Ambiances thermiques : travailler au chaud ou au froid, le corps à rude épreuve
Chaleur estivale, froid hivernal, locaux mal ventilés ou températures extrêmes liées à certaines activités… Les ambiances thermiques font partie intégrante de nombreux environnements professionnels. Souvent perçues comme un simple inconfort, elles peuvent pourtant avoir des conséquences réelles sur la santé, la sécurité et les conditions de travail.
Que l’on travaille en extérieur, en entrepôt, en atelier, en cuisine ou dans un bureau, l’exposition à la chaleur ou au froid nécessite une vigilance particulière. Prévenir les risques liés aux ambiances thermiques, c’est avant tout garantir des conditions de travail adaptées et préserver l’équilibre du corps humain.
Des situations variées, des effets bien réels sur la santé
Les ambiances thermiques regroupent toutes les situations où la température influence les conditions de travail, qu’il s’agisse de chaleur ou de froid. Ces situations concernent tous les secteurs :
- Travail en extérieur (BTP, agriculture, logistique) exposé aux conditions climatiques ;
- Travail en environnement chaud (cuisines, industrie, blanchisseries) ;
- Travail en environnement froid (entrepôts frigorifiques, agroalimentaire) ;
- Travail en bureau ou commerce, où une mauvaise régulation thermique peut générer un inconfort.
Les effets sur la santé peuvent être immédiats ou progressifs :
- En cas de chaleur: fatigue, maux de tête, déshydratation, baisse de vigilance, voire coup de chaleur…
- En cas de froid : hypothermie, engourdissement, diminution de la dextérité, fatigue, lésions de l’épiderme…
Ces situations peuvent également augmenter les risques professionnels : baisse de concentration, gestes moins précis, temps de réaction allongé et donc risque accru d’accident du travail.
L’objectif principal de la prévention est de maintenir l’équilibre thermique du corps, c’est-à-dire une température corporelle stable malgré les contraintes de l’environnement.
Les risques liés aux ambiances thermiques extrêmes doivent êtres prises en compte et évalué dans le DUERP.
Notre atelier "Savoir repérer les risques pour formaliser son DUERP" aborde spécifiquement, à travers une fiche dédiée, les ambiances thermiques.
Évaluer le risque : une étape indispensable
Avant d’agir, il est essentiel d’identifier les situations à risque.

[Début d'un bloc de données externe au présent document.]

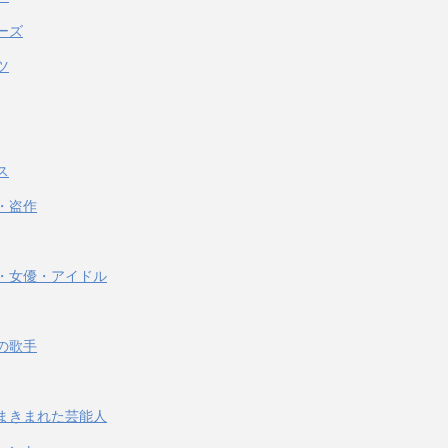
ーズ
ツ
ス
・盗作
・女優・アイドル
の歌手
まきまれた芸能人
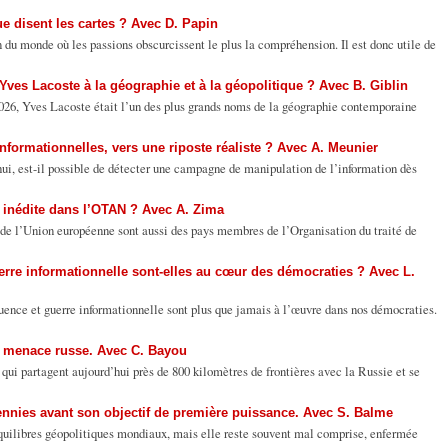
ue disent les cartes ? Avec D. Papin
n du monde où les passions obscurcissent le plus la compréhension. Il est donc utile de
’Yves Lacoste à la géographie et à la géopolitique ? Avec B. Giblin
026, Yves Lacoste était l’un des plus grands noms de la géographie contemporaine
nformationnelles, vers une riposte réaliste ? Avec A. Meunier
ui, est-il possible de détecter une campagne de manipulation de l’information dès
 inédite dans l’OTAN ? Avec A. Zima
de l’Union européenne sont aussi des pays membres de l’Organisation du traité de
uerre informationnelle sont-elles au cœur des démocraties ? Avec L.
ence et guerre informationnelle sont plus que jamais à l’œuvre dans nos démocraties.
la menace russe. Avec C. Bayou
 qui partagent aujourd’hui près de 800 kilomètres de frontières avec la Russie et se
nnies avant son objectif de première puissance. Avec S. Balme
quilibres géopolitiques mondiaux, mais elle reste souvent mal comprise, enfermée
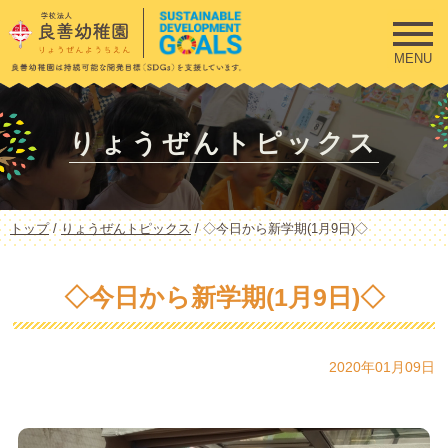
このページの本文へ
MENU
りょうぜんトピックス
現
トップ
/
りょうぜんトピックス
/
◇今日から新学期(1月9日)◇
在
の
位
◇今日から新学期(1月9日)◇
置：
2020年01月09日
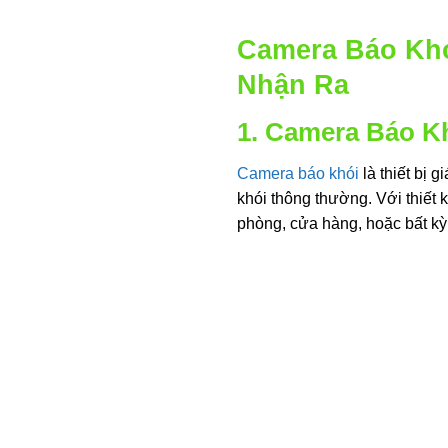
Camera Báo Khó
Nhận Ra
1. Camera Báo K
Camera báo khói
là thiết bị 
khói thông thường. Với thiết 
phòng, cửa hàng, hoặc bất k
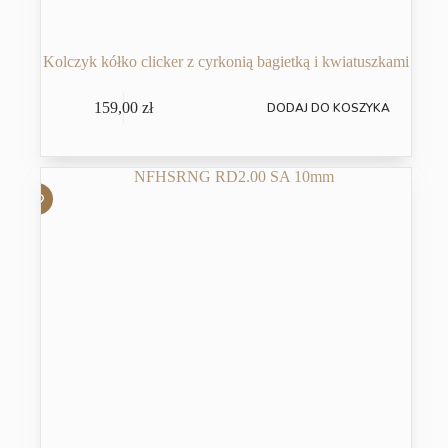
Kolczyk kółko clicker z cyrkonią bagietką i kwiatuszkami
159,00
zł
DODAJ DO KOSZYKA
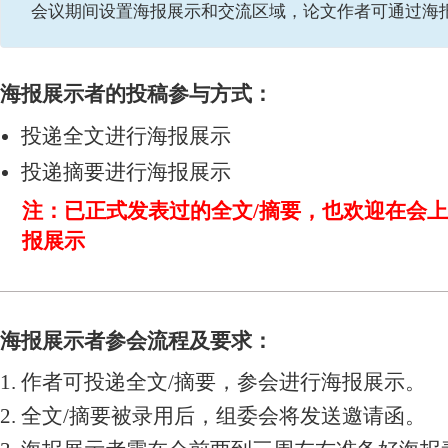
会议期间设置海报展示和交流区域，论文作者可通过海
海报展示者的投稿参与方式：
投递全文进行海报展示
投递摘要进行海报展示
注：已正式发表过的全文/摘要，也欢迎在会
报展示
海报展示者参会流程及要求：
1. 作者可投递全文/摘要，参会进行海报展示。
2. 全文/摘要被录用后，组委会将发送邀请函。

Contrairement à certaines idées reçues, il n’existe pas de température “universelle” au-delà de laquelle le travail devient dangereux.

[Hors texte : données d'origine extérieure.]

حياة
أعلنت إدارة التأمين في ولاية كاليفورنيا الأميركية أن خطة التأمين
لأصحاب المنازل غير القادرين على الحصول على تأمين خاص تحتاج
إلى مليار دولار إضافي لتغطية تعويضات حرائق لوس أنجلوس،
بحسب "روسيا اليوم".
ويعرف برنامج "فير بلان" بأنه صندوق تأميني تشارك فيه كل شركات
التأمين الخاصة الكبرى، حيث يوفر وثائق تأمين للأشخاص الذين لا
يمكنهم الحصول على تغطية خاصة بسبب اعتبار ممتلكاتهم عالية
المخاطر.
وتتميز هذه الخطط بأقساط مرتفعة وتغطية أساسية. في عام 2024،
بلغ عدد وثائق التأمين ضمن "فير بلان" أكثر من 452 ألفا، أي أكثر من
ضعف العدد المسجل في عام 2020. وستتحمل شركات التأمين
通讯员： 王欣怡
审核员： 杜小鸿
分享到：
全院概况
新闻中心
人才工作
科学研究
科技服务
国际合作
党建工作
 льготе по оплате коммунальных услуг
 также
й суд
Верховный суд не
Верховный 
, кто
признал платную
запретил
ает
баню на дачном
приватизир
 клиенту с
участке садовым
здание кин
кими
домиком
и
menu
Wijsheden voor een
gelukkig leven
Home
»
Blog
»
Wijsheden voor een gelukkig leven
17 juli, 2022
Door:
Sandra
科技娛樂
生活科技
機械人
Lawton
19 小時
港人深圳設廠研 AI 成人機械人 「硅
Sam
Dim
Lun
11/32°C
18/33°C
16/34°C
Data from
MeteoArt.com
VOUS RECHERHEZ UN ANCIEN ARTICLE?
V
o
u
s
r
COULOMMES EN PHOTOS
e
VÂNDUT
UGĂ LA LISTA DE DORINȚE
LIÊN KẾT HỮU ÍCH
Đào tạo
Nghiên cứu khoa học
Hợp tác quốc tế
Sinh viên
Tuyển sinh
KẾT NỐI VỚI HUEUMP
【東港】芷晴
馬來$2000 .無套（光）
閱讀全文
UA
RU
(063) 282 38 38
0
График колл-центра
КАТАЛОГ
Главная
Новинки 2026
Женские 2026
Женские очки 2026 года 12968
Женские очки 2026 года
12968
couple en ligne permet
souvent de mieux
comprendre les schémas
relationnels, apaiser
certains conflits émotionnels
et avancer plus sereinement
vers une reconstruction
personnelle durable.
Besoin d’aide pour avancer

En effet, le ressenti thermique dépend de plusieurs facteurs :
- La température de l’air, mais aussi l’humidité, le vent ou le rayonnement ;
- La charge physique de travail ;
- Les équipements portés (vêtements, EPI) ;
- Les caractéristiques individuelles (âge, état de santé, acclimatation).
Des repères existent toutefois pour alerter (sources INRS) :
- En cas de chaleur, des niveaux autour de 30 °C pour une activité sédentaire peuvent constituer un seuil de vigilance ;
- En cas de froid, une attention particulière est recommandée dès que la température descend en dessous de 5 °C.
L’évaluation du risque doit être intégrée dans le document unique et adaptée à chaque situation de travail.
Agir efficacement : des mesures de prévention adaptées
La prévention des ambiances thermiques repose sur une combinaison de mesures techniques, organisationnelles et humaines.
Agir sur l’environnement de travail
- Améliorer la ventilation ou le chauffage des locaux ;
- Isoler les sources de chaleur ou de froid ;
- Aménager des zones de repos adaptées (abris chauffés ou rafraîchis).
Adapter l’organisation du travail
- Aménager les horaires (travail aux heures les moins chaudes en été) ;
- Prévoir des pauses régulières ;
- Limiter les expositions prolongées.
Protéger les salariés
- Mettre à disposition des vêtements adaptés (tenues légères ou isolantes) ;
- Garantir l’accès à l’eau potable [GC1.1][GC1.2][GC1.3]fraîche (notamment en cas de chaleur) ;
- Sensibiliser aux signaux d’alerte (malaise, frissons, fatigue…).
Lorsque l’exposition ne peut être évitée, il est essentiel de limiter sa durée et d’adapter les postes de travail.
Enfin, la prévention repose aussi sur l’information et l’implication des salariés : chacun doit pouvoir identifier une situation à risque et alerter si nécessaire.
Les ambiances thermiques, qu’elles soient chaudes ou froides, ne doivent pas être banalisées. Elles influencent directement la santé, la sécurité et la performance au travail. En combinant évaluation des risques, adaptation des conditions de travail et sensibilisation des équipes, il est possible de prévenir efficacement leurs effets.
Parce que chaque situation est différente, la clé réside dans une approche globale et adaptée à l’activité, au poste et aux salariés.